Each section of the learning modules (Resources, Vocabulary, Study Guide, Activities, and Extended Learning) contributes to the learning process in a unique way.  These modules, interesting topics and colorful graphics, make the online instructional program effective and inviting to the student.  With the use of many valuable online educational resources, no place in the world is more than a few mouse clicks away.

For example, in a lesson module that investigates the giant pandas, the student learns about the pressing problem of saving the endangered animal by connecting to the World Wildlife Funds where the giant panda is one of the top ten most endangered species.  The student is later linked to a map of China to study the native terrain of the pandas and to the San Diego Zoo for information about panda research.  In this engaged learning environment, the students routinely take virtual field trips to every corner of the earth from the computer.

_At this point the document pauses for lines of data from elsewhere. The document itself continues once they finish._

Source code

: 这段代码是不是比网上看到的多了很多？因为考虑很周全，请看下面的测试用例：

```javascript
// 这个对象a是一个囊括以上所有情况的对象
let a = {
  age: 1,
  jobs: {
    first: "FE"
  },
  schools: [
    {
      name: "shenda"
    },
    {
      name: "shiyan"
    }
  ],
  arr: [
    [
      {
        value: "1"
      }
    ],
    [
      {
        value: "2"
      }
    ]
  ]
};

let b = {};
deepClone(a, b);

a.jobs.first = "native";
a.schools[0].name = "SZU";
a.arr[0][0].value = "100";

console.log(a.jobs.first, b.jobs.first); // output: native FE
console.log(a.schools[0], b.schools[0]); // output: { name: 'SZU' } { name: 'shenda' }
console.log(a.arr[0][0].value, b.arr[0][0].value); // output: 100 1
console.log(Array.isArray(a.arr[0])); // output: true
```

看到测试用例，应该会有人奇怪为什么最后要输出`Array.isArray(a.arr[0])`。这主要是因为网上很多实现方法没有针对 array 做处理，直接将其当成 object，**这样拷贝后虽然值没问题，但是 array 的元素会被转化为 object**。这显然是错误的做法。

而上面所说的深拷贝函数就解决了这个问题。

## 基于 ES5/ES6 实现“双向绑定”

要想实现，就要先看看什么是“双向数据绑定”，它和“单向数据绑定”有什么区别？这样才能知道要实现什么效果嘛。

Online students are not time-stressed.   A well-developed online instructional program can help students focus on learning, instead of time, by assisting the learner to manage information, by providing resources, and by being “open” 24 hours a day.   This method of learning encourages students to learn by doing, simulating the real world situation.

Tech Savvy Students Ready for Online Learning

Thursday, October 18th, 2012

According to research eighty-seven percent of all youth between the ages of 12 and 17 use the Internet.  This is a familiar medium for young learners today, one which has already captured students’ interest. Students enter an online program with a sense of confidence with the medium. Outdated technology programs and tools will turn these techno-savvy students away from online learning, so online programs need to be on the cutting edge.

Online instruction for k-12 students is still in its infancy and educators are just beginning to recognize its value. America’s young people have embraced the computer and the Internet as their own. Half of all students age eight or older use the computer every day and nearly seventy-five percent have a computer at home. Students use the Internet for information gathering, email, and chat. Internet-based learning is a natural extension of their use of the Internet and online learning programs can provide focus and guidance to increase students’ natural need to learn (Angulo, 2001).  Quality programs provide all instructional material, give immediate feedback, facilitate use of email, and monitor programs like Twitter and Facebook to create forums for online communities.

Web-based instruction encourages students to share their work, providing a safe and familiar environment to do so. Students’ familiarity with the medium fosters feelings of competence and self-confidence.  Online learning additionally provides educators the opportunity to guide students to quality information on the Internet. Students learn how to use critical thinking skills to become even more skilled in navigating the wealth of information available on the Internet.

Eight Standards Guide Internet-Based Learning

Tuesday, October 2nd, 2012

Online Instructional Model

An effective online instructional program integrates innovative, research-based components.  eTutor began conducting research in the fall of 1997 and determined that online instructional programs should be guided by the following standards:

  1. Instructional lesson format needs to be consistent
  2. Immediate feedback is necessary for both student and parent
  3. Instruction should be customized to student progress
  4. Parents need to be part of the teaching-learning program
  5. Instruction should be linked to National and State Learning Goals
  6. Appropriate Internet links need to be an integral part of each instructional lesson
  7. Instructional lessons should be available to students from grades K – 12
  8. Students should learn the value and appropriate use of the Internet while completing instructional lessons

Beginning in 1998, eTutor established a new, higher standard for delivering fully integrated, superior learning over the Internet for grades K through 12.  eTutor accomplishes this by incorporating the best of current instructional practice with the power of the latest internet technology.